Q: Why is this query so amazingly cool?

  1. Because it searches a database of the blogs I read using a combination of freetext, structured, and regular-expression technologies
  2. Because it uses XQuery 1.0 and XPath 2.0
  3. Because you can subscribe to the results as RSS
  4. Because you can modify it to create your own customized and RSS-accessible view of my database of feeds
A: All of the above. And yet...so what?

Two essays that showed up this morning remind me that it isn't about technology, or about how we think people should use technology, or even about how people themselves think they use technology. It's about what people actually do.
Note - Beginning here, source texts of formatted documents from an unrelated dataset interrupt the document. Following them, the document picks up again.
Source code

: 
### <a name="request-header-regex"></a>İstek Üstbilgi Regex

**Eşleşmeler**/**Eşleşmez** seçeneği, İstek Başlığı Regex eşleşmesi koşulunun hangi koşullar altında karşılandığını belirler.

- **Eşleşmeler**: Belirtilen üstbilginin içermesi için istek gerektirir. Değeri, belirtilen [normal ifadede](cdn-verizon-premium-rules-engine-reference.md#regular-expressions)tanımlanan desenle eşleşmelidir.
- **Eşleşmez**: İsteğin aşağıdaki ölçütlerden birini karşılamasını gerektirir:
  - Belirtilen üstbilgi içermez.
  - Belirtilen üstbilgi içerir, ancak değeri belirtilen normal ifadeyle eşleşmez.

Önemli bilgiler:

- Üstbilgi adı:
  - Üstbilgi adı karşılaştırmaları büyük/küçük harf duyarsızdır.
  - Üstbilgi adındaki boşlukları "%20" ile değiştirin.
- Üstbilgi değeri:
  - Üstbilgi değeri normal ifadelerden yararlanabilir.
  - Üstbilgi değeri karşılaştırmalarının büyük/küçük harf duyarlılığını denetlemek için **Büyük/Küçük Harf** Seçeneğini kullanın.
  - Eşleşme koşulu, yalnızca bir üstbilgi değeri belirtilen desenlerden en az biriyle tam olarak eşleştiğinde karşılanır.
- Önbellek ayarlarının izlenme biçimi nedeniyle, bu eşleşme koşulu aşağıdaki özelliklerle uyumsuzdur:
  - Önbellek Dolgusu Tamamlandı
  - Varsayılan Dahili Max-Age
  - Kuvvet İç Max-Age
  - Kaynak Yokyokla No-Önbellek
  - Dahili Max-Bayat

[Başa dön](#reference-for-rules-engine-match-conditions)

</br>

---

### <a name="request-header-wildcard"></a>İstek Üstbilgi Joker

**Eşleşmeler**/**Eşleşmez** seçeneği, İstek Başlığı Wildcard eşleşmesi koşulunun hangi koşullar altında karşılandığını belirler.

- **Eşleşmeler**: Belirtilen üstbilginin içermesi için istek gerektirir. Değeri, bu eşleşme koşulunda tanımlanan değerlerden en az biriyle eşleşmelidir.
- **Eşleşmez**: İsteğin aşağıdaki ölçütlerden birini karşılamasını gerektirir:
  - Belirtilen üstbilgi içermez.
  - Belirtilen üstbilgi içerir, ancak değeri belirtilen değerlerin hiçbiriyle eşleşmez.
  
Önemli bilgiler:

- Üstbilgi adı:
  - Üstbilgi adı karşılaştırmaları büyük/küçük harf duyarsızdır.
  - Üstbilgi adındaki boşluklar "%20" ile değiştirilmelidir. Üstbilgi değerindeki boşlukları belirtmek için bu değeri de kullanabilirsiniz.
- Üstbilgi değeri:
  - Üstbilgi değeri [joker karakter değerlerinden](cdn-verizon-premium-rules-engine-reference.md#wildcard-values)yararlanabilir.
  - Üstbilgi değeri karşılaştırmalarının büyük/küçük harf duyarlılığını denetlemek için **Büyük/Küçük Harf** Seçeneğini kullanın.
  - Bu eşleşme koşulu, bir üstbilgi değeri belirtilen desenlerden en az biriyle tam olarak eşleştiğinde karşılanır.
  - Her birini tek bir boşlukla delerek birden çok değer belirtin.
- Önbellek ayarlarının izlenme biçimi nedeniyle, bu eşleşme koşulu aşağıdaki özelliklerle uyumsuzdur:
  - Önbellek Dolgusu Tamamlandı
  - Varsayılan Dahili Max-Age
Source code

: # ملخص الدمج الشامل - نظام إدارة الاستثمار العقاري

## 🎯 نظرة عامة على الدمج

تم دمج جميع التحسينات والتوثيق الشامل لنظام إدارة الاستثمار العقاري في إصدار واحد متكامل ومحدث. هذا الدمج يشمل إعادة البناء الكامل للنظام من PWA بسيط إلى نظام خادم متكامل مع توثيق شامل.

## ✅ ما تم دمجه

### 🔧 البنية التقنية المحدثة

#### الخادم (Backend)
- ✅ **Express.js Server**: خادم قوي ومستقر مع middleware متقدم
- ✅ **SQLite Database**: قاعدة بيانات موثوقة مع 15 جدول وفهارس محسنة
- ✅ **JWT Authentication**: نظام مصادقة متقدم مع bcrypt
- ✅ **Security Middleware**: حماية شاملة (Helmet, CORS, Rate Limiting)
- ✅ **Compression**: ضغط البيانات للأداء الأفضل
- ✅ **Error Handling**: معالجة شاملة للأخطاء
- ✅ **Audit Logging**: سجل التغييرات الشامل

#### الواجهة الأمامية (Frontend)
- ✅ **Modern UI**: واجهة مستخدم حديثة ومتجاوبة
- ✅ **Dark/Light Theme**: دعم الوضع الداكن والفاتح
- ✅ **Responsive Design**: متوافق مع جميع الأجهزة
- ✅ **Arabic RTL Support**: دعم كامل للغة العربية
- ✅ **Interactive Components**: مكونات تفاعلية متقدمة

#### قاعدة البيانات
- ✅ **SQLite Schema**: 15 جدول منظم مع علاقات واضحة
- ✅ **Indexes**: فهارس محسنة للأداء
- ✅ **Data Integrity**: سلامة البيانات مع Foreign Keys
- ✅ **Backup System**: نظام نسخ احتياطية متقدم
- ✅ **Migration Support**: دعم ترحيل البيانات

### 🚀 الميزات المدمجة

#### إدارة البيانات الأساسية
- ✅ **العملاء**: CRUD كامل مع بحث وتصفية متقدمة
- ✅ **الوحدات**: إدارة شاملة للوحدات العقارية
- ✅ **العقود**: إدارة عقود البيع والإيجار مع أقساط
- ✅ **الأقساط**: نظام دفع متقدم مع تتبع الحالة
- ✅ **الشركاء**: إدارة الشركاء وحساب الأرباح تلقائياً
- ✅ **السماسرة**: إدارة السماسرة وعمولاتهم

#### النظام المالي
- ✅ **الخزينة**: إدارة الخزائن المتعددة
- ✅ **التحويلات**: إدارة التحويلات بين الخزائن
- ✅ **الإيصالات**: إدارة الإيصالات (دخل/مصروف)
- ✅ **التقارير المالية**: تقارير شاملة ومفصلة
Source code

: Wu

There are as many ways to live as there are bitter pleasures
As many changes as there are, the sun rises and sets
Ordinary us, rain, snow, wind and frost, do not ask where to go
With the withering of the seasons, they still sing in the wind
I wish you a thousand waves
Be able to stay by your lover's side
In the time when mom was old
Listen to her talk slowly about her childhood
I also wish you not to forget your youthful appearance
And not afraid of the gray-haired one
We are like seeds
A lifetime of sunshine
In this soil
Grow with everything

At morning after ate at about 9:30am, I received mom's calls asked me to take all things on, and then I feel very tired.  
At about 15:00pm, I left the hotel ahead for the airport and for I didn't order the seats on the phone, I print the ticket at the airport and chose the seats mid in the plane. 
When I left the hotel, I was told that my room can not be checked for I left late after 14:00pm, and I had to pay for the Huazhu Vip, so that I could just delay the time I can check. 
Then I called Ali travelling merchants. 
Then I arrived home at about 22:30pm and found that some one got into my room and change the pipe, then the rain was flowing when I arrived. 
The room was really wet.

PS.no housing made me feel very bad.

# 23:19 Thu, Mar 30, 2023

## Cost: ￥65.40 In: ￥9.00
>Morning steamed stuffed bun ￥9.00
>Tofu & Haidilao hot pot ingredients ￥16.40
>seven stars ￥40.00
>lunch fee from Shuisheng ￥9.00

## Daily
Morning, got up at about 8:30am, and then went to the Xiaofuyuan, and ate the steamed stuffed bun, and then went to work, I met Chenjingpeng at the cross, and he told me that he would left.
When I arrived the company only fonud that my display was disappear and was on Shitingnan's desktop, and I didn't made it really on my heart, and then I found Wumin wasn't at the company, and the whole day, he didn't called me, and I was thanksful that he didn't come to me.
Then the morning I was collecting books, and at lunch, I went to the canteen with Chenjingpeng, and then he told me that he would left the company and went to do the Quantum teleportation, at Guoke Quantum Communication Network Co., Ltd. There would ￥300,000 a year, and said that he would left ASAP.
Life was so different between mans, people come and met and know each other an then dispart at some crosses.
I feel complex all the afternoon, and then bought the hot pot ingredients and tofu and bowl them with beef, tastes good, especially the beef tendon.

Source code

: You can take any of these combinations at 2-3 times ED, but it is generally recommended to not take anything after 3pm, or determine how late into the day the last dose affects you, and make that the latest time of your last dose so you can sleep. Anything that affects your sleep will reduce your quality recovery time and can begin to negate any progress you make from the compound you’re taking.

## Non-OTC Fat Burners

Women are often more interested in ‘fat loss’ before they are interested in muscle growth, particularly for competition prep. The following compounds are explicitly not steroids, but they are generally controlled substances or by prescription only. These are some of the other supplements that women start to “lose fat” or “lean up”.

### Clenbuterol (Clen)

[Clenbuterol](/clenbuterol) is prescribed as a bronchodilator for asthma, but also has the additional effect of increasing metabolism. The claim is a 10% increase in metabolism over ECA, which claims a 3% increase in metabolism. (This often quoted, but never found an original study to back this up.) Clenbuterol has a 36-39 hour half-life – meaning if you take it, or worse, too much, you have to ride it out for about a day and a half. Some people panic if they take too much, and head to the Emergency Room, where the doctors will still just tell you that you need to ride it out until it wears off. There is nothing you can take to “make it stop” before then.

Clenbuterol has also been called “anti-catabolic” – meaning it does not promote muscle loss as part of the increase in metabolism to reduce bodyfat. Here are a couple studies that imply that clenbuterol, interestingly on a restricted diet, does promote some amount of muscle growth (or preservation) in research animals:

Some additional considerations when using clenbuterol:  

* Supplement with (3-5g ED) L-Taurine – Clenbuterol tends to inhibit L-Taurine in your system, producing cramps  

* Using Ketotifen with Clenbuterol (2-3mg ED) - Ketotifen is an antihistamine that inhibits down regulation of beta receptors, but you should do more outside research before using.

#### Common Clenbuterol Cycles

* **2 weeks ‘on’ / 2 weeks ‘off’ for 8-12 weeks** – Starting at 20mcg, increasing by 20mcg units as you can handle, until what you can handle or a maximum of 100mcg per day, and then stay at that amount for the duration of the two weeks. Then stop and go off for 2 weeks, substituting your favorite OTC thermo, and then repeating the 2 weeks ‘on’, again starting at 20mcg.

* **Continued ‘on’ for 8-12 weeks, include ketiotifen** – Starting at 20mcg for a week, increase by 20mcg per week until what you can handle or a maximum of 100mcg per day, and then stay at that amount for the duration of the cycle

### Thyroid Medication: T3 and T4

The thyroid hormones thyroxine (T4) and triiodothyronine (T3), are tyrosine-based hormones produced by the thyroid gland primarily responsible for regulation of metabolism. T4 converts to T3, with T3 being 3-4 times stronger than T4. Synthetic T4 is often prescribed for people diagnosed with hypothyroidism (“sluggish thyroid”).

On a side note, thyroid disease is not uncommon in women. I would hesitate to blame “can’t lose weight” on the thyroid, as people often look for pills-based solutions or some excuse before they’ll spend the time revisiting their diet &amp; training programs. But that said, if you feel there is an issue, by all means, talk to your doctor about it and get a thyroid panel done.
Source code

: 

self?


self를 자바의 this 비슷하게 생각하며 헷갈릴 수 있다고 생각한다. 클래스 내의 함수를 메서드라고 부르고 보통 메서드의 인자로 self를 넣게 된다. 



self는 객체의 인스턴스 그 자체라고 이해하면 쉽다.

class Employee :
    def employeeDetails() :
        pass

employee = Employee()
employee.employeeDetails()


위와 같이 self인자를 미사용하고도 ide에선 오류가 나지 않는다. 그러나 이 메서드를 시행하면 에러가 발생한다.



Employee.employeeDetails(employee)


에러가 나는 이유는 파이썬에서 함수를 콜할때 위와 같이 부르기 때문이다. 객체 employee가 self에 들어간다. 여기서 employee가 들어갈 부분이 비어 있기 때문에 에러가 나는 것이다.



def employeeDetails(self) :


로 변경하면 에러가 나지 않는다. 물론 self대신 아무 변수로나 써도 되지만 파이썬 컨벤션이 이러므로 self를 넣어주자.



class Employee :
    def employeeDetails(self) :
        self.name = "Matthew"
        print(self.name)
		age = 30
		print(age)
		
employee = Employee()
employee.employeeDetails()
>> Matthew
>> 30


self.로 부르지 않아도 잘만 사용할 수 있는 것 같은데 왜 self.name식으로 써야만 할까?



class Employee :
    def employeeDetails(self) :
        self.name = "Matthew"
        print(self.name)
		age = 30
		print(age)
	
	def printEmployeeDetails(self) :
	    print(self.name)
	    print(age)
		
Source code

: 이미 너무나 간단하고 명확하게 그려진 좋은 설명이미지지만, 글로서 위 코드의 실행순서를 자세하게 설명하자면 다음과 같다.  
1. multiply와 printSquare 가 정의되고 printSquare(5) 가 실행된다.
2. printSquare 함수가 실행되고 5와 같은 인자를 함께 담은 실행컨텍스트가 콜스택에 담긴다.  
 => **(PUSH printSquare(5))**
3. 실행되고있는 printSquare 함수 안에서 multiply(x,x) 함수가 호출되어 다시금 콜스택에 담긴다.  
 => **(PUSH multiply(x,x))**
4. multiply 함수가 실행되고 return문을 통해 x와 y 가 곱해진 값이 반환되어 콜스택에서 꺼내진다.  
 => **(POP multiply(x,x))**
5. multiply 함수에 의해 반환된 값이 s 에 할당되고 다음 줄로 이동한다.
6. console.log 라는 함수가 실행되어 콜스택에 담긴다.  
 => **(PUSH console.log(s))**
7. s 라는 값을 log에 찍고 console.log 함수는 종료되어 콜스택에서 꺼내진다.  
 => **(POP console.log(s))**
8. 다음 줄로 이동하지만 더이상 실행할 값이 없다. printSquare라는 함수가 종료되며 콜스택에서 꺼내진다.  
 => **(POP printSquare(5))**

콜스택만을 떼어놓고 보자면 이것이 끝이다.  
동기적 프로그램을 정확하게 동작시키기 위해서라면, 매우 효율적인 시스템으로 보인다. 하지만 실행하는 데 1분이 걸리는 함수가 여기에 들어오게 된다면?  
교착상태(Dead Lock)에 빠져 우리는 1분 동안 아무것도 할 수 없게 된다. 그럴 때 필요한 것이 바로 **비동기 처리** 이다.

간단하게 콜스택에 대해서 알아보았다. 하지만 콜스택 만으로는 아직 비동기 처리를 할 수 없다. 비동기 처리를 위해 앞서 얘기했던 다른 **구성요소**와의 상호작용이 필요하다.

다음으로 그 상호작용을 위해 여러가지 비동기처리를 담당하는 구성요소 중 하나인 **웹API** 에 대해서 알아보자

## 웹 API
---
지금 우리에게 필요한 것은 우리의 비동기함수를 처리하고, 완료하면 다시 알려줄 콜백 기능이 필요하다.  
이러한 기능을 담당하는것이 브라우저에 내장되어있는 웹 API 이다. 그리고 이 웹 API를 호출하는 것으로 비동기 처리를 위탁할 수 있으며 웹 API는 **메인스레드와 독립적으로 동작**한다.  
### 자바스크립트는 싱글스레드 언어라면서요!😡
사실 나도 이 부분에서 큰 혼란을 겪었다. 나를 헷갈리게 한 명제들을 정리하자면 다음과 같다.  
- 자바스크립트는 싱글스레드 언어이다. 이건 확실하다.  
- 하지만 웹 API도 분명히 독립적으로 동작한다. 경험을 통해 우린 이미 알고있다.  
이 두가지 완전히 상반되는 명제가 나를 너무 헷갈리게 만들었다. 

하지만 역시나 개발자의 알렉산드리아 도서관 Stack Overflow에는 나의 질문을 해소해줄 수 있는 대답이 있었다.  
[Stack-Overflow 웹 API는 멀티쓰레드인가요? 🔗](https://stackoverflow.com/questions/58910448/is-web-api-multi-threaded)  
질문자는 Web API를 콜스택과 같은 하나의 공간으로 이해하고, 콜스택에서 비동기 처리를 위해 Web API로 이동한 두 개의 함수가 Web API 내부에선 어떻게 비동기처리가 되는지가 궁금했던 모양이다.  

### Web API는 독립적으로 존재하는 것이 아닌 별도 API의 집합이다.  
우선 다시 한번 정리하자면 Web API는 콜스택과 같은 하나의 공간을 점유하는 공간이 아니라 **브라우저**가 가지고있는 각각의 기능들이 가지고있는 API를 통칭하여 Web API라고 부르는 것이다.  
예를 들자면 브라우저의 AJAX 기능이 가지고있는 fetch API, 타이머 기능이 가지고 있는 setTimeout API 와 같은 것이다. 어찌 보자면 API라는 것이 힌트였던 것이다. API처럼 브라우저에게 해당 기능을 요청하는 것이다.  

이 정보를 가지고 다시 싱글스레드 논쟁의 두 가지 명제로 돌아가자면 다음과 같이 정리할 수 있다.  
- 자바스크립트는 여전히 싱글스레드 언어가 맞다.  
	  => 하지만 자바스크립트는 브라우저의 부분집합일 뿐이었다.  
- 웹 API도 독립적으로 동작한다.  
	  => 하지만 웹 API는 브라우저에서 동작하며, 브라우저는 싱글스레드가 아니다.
Here, for example, is Lucas Gonze deconstructing podcasting's origin myth:

  1. There was a story about the need to transfer files to an iPod. This story was false -- podcast listeners are overwhelmingly office workers or students using desktop computers. However, following this story got content makers to abandon the developer-hostile RTSP protocol and to embrace the user-friendly MP3 format.
  2. There was a story about feed formats like RSS being needed to pre-fetch large files. In reality download time had become a non-factor since the perception was established in the mid-90s, but few people knew it. Though the use of feed formats to control download times was pixie dust, it was just the right pixie dust to clear the perception that online audio was too slow to use.
  3. There was a story about RSS 2.0 enclosures being necessary to allow integration with blog readers, even though the most popular blog readers were (and are) web applications which can't do anything more with an enclosure link than they can with any other link. What blog readers really needed was an open format to free them from the quicksand (like ASX and RAM) that audio and video were trapped in before podcasting. It didn't matter whether the link was in an enclosure element, it was crucial that the link was in an open data format.
[Lucas Gonze: An alternate history of podcasting]

Indeed. I do not own an iPod1, have never pre-fetched large files with RSS, and have never used RSS 2.0 enclosures. Yet I have benefited from, and contributed to, the renaissance of Internet audio.

Now here is Koranteng Ofosu-Amaah on a pair of essays -- Barry Briggs' The Decade of Process and Jamie Zawinski's Groupware Bad -- that led him to this conclusion:

Groups, communities and organizations often embody processes, and when using software in support of them, aim for unobtrusiveness and, most crucially, leverage this great network architecture that we have. As for the rest, well that will sort itself out, Darwin and Adam Smith have a lot to say here. [Koranteng's Toli: People, Processes, and Things]

Lucas Gonze warns me that some things I find compelling -- that 99% of the ill-formed blogosphere can be made well-formed, that new database engines can mine and reconstitute well-formed content in powerful ways -- might not be the big deal I imagine them to be. But Koranteng Ofosu-Amaah suggests that, if this stuff can be made to support and amplify the human network in the right ways, it just might be after all.


1 I do, however, own a MuVo, and while transferring files to it is not a problem for me, user-friendly synchronization will be necessary for most people to experience the drive-time (or walk-, hike-, or swim-time) revelation. So I quibble with Lucas here: the enshrinement of the iPod in the name "podcasting" is part of the myth, but mobile listening is a profound reality.